**What is required**
Select every line of the rows below that contains the string "instances", treating uppercase and lowercase as different.

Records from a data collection
● ● ● ●

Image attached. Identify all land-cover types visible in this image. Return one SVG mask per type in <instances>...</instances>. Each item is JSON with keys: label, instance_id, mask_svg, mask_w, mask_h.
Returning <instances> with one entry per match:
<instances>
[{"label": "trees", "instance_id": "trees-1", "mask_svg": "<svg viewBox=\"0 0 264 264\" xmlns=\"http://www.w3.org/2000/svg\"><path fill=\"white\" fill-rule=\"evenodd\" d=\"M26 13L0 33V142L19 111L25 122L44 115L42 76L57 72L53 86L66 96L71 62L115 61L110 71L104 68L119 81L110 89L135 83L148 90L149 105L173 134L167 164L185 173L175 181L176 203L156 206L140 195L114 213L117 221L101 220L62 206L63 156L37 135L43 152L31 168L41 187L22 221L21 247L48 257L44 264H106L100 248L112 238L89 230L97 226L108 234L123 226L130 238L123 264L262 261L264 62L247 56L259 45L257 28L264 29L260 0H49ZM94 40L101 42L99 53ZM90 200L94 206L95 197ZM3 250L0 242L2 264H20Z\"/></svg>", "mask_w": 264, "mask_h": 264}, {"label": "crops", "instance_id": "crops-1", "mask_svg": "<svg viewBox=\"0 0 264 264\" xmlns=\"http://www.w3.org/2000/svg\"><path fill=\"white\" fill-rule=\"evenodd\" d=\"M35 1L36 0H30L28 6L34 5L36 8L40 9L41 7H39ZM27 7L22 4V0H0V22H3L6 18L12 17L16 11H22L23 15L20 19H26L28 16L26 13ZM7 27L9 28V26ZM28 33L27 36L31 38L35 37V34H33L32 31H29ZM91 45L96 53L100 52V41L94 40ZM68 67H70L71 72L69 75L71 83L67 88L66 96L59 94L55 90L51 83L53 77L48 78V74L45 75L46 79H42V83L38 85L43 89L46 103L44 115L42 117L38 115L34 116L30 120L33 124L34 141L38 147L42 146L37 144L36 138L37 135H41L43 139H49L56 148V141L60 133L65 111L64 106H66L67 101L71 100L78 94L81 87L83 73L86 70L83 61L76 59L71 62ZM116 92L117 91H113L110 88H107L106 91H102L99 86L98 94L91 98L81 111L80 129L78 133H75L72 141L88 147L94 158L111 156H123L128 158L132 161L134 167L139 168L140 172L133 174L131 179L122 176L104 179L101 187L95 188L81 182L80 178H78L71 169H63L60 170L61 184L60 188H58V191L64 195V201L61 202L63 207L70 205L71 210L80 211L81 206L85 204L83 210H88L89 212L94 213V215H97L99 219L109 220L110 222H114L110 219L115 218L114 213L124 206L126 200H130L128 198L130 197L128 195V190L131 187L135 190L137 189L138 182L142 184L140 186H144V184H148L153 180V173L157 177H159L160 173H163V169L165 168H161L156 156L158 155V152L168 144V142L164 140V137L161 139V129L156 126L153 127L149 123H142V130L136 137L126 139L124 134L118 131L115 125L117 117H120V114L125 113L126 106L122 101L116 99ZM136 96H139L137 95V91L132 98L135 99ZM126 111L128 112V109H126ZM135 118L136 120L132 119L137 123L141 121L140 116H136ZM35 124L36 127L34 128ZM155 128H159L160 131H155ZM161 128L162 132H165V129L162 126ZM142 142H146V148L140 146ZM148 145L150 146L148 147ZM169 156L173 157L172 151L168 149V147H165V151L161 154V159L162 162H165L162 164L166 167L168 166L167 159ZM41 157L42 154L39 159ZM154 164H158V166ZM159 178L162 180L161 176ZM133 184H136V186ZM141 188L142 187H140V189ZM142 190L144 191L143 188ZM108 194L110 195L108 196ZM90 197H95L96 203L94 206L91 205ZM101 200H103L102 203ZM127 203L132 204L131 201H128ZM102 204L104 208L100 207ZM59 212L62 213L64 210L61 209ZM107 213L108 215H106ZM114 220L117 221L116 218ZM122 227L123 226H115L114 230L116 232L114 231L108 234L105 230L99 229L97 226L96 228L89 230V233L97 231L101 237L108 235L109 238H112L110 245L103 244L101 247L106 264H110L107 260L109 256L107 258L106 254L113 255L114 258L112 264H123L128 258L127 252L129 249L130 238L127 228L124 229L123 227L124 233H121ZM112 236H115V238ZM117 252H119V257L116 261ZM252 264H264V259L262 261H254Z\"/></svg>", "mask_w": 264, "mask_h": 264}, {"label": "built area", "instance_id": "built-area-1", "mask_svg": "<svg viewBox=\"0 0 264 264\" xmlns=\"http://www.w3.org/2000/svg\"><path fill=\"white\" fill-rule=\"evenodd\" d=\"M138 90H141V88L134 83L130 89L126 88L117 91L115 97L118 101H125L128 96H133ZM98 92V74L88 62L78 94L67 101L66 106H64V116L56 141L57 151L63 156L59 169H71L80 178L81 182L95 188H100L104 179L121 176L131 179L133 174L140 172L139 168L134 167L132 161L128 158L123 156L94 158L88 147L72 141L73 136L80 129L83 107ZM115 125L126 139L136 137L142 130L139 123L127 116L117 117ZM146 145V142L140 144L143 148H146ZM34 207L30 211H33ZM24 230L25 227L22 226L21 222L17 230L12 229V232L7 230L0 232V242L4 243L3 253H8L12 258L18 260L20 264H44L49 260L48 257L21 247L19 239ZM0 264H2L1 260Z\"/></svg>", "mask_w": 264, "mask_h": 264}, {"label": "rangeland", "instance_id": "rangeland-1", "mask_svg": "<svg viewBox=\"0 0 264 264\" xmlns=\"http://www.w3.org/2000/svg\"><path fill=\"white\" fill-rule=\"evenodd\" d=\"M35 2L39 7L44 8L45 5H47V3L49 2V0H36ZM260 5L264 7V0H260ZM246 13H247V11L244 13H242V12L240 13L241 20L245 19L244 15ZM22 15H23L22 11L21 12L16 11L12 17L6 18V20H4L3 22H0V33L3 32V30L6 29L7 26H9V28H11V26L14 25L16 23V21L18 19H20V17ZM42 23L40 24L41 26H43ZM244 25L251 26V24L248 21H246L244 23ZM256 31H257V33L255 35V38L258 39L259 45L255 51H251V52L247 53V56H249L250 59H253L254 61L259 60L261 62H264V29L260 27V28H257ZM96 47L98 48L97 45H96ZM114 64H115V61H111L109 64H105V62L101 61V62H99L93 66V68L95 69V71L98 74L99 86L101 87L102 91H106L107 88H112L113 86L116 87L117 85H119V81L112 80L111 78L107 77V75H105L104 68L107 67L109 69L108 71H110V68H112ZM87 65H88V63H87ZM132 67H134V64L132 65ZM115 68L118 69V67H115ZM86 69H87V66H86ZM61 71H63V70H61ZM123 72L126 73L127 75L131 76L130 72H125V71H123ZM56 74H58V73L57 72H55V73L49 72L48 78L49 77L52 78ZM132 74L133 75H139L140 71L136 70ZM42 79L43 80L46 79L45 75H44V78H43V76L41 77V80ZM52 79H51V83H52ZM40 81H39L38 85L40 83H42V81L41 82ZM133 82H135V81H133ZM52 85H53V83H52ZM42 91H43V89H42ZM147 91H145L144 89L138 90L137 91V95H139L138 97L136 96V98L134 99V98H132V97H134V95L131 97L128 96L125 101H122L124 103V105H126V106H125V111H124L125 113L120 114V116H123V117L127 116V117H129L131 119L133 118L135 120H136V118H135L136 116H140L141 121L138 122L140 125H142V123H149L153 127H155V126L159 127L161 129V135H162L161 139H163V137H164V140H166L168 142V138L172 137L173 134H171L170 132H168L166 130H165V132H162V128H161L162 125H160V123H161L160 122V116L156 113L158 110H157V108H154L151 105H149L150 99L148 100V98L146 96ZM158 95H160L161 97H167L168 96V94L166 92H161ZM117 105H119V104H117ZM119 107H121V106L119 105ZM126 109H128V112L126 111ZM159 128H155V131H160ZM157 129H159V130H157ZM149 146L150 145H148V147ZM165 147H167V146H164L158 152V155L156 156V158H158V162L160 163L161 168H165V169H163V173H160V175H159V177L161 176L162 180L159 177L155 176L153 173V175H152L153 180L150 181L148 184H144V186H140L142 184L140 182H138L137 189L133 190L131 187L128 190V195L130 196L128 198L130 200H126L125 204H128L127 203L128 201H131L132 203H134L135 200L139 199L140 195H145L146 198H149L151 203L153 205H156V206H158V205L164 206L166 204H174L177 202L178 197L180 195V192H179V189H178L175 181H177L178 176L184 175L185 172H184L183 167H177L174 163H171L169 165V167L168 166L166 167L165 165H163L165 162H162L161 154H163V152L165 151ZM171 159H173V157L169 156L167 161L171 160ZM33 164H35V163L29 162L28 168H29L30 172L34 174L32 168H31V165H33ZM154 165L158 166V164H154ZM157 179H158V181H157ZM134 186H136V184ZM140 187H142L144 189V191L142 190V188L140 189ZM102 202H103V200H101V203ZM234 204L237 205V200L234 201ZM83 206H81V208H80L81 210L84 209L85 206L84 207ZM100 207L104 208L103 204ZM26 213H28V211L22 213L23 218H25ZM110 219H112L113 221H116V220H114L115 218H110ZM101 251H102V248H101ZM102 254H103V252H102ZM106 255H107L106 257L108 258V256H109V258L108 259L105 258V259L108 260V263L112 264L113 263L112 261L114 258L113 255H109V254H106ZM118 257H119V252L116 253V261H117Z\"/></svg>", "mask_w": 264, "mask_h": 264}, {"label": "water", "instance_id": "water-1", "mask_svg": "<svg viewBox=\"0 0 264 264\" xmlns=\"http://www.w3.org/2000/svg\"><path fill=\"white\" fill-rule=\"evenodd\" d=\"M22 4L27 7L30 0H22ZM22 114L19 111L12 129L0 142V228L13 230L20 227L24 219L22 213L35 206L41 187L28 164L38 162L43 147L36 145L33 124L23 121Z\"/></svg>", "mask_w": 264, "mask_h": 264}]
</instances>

● ● ● ●

**The completed task**
Image attached. Identify all land-cover types visible in this image. Return one SVG mask per type in <instances>...</instances>. Each item is JSON with keys: label, instance_id, mask_svg, mask_w, mask_h.
Returning <instances> with one entry per match:
<instances>
</instances>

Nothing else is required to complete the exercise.